◆ TESTO DA LEGGERE:
* * *

Caro direttore,
sono più d’una le cose che non paiono tornare fino in fondo nel “progress narrativo” della crisi del governo Draghi. I premier simbolo della Seconda Repubblica – Silvio Berlusconi e Romano Prodi – hanno conosciuto entrambi la sfiducia parlamentare (stessa sorte è toccata a Giuseppe Conte, per molti versi il primo premier della Terza). Massimo D’Alema e Matteo Renzi hanno gettato la spugna dopo due nette sconfitte elettorali. L’ultimo Berlusconi si è arreso dopo essere stato sfiduciato prima dall’Europa e poi dal presidente della Repubblica Giorgio Napolitano. Nulla di tutto questo è toccato a Mario Draghi.
Il decreto Aiuti è stato approvato con netta maggioranza numerica da entrambi i rami del Parlamento, mentre l’Europa e i mercati hanno espresso immediata preoccupazione per l’annuncio di abbandono da parte del presidente del Consiglio. E, non da ultimo, il presidente Sergio Mattarella ha immediatamente respinto le dimissioni decise dal premier. Queste, peraltro, sono state presentate anzitutto ai suoi ministri (alcuni dei quali, curiosamente, ieri si sono sentiti in dovere di confermare che l’intero gabinetto è da considerarsi dimissionario).
Nel merito politico l’analisi non è molto più agevole: sempre ammesso che sia lecito ragionare lungo questa dimensione nel caso della “maggioranza istituzionale” che ha fin qui sostenuto Draghi. A rigore, l’astensione (comunque diversa da un voto contrario) annunciata dal residuo M5s “doc” guidato da Conte, è sembrata appartenere alla fisiologia politica: a maggior ragione laddove – tecnicamente – non ha provocato la caduta parlamentare del governo. Il passo ha evidentemente disturbato Draghi, ma non è politicamente “scandaloso” che a pochi mesi dal voto un partito abbia voluto marcare la propria linea “non approvando” un provvedimento di un governo di larga coalizione. E non sembrano cervellotiche neppure le ragioni addotte – o fatte filtrare – da Conte.
La questione dell’inceneritore di Roma può sembrare strumentale, ma in fondo non lo è. Non lo è nel merito della politica ambientale (cavallo di battaglia dei grillini ortodossi); non lo è riguardo l’eterna emergenza (anzitutto finanziaria) di “Roma Capitale”; non lo neppure sul terreno più strettamente partitico, laddove sotto pressione al Campidoglio non c’è più Virginia Raggi, ma l’ex ministro dell’Economia Roberto Gualtieri.

* * *

Come prosegue la lettera qui sopra sulla crisi del governo Draghi dopo la sua ultima frase? Scrivine il seguito.

* * *

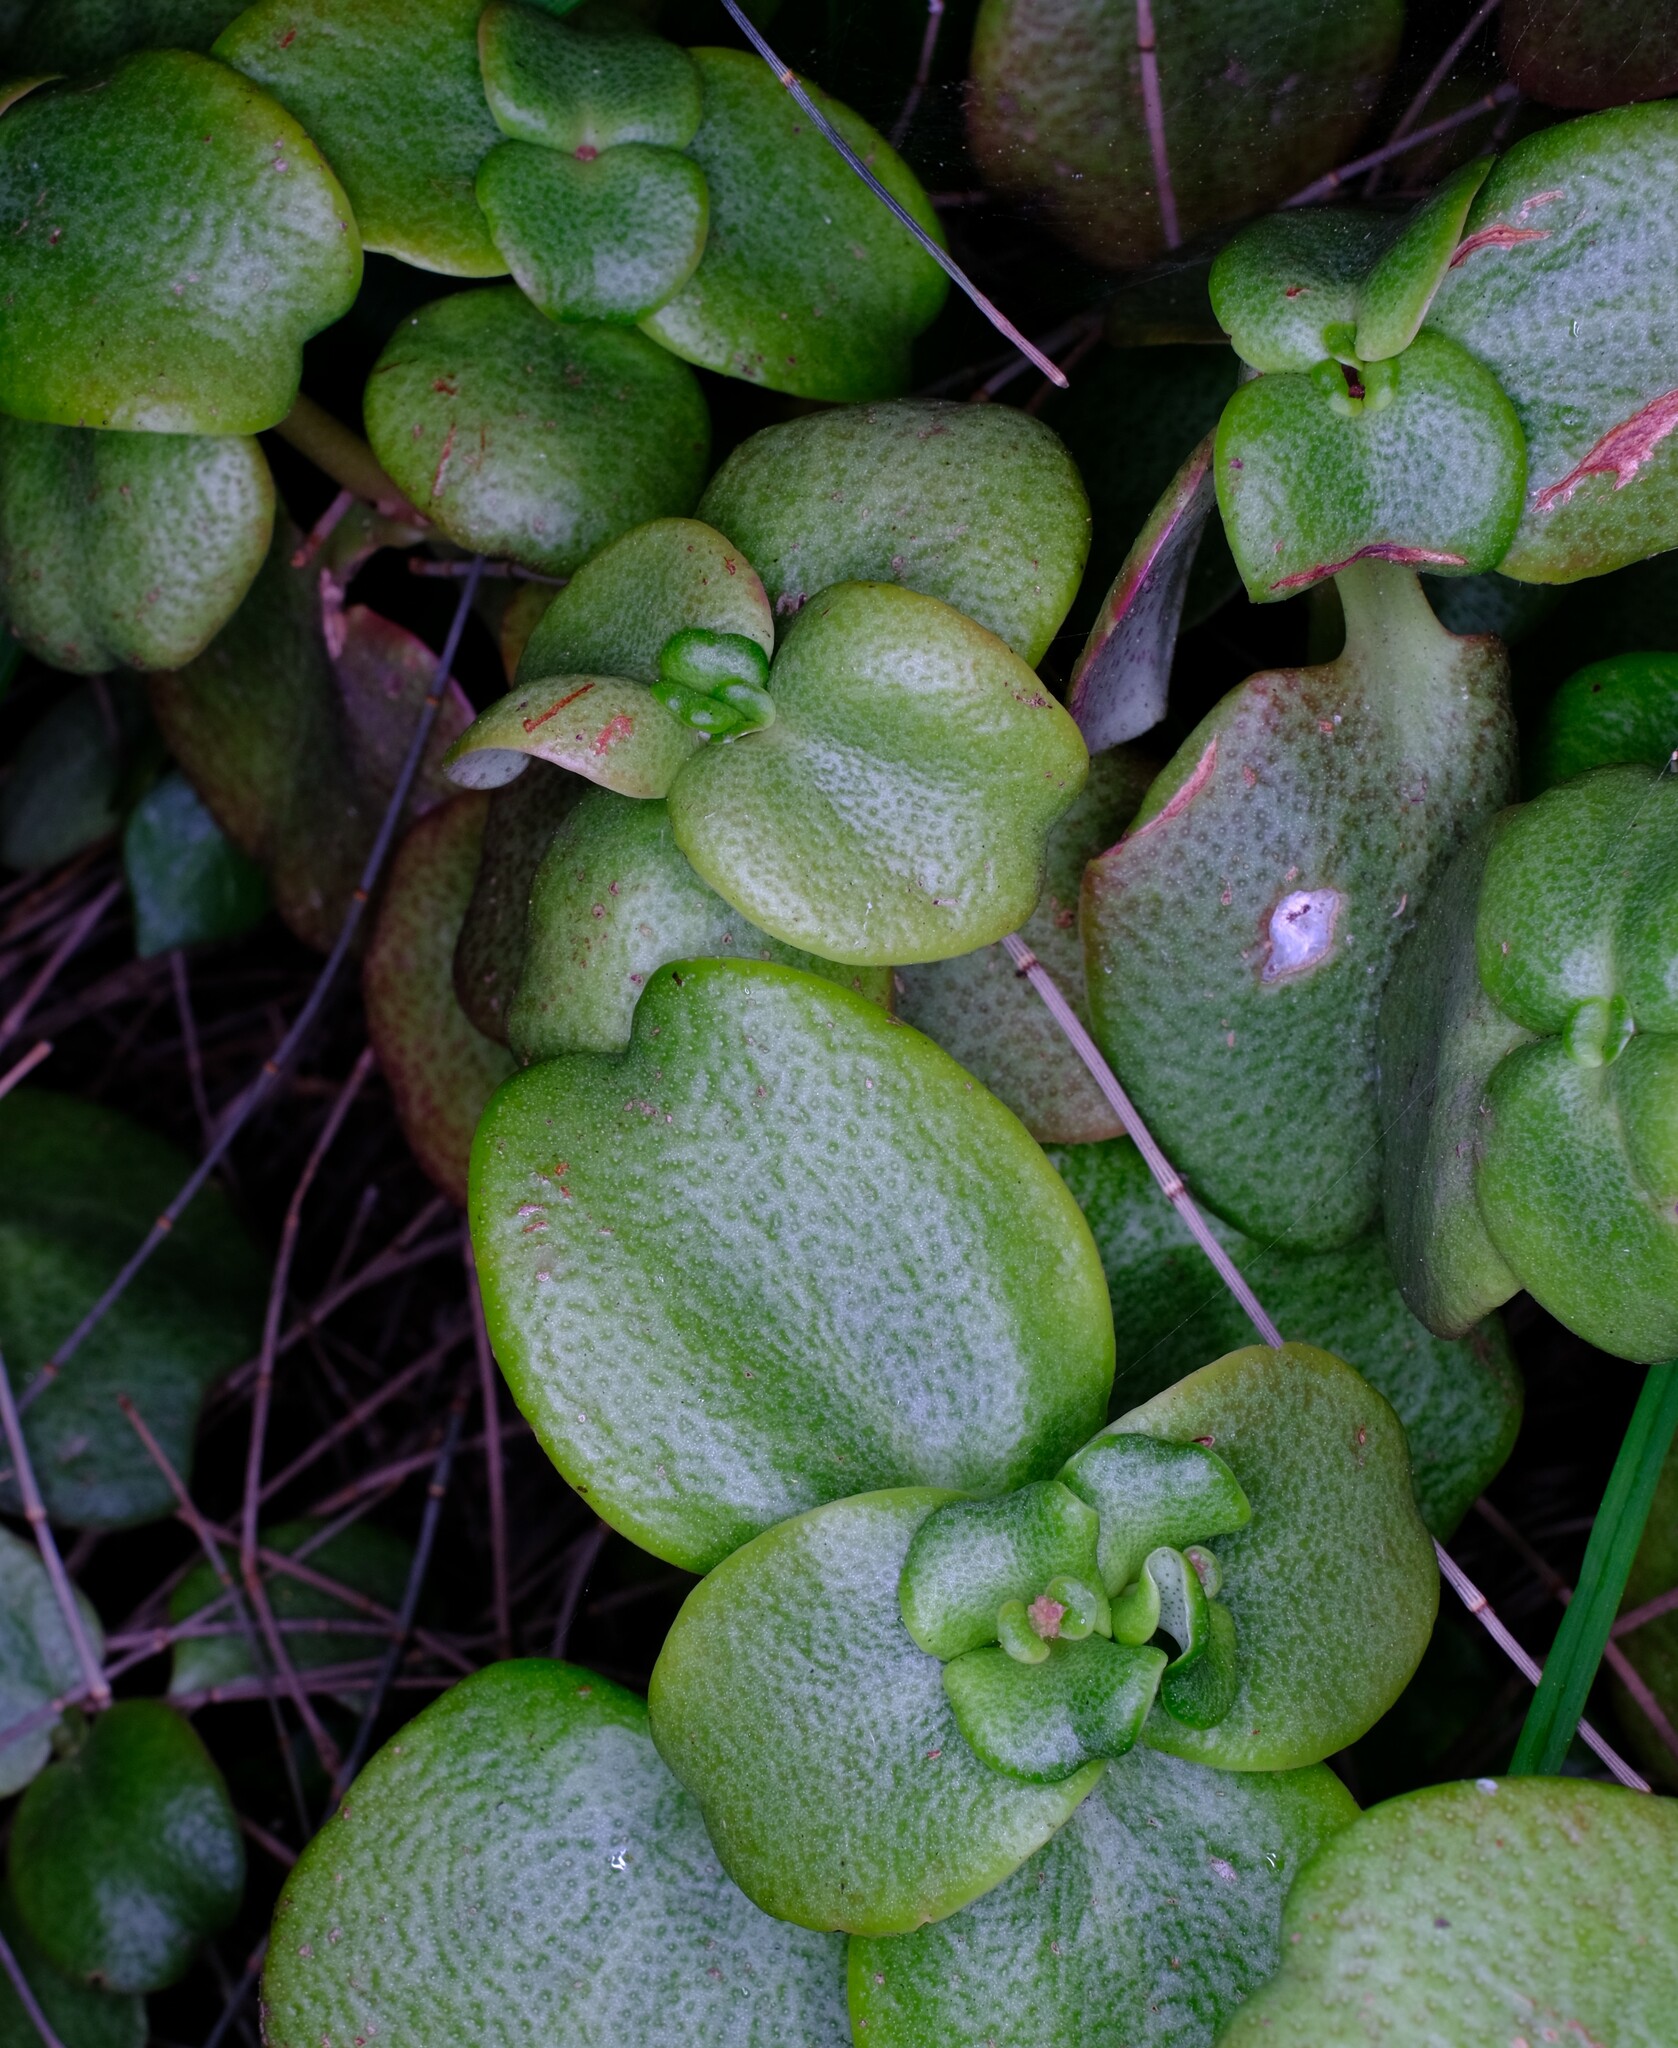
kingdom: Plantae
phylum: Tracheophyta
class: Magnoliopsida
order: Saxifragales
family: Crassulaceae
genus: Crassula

* * *

◆ RISPOSTA AL COMPITO:
Ma nell’inquietudine pre-elettorale di Conte (fra l’altro dimezzato da una scissione che l’ex premier non avrebbe tutti i torti ad attribuire in parte agli sviluppi della leadership formalmente istituzionale di Draghi) si scorge più di un tema che non pare riducibile alla “pugnalata alle spalle” lamentata dal premier. Anzi: l’astensione M5s è sembrata dar corpo – per la prima volta da molti mesi – a tensioni e insoddisfazioni crescenti nel Paese, tutt’altro che confinabili nei settori “antagonisti” della politica e della società.
Detto più brutalmente: Conte – ma non diversamente dagli altri leader – ha certamente in mano sondaggi in cui porzioni più vaste e trasversali dell’elettorato manifestano forti preoccupazioni sul presente e sul futuro prossimo del sistema-Paese.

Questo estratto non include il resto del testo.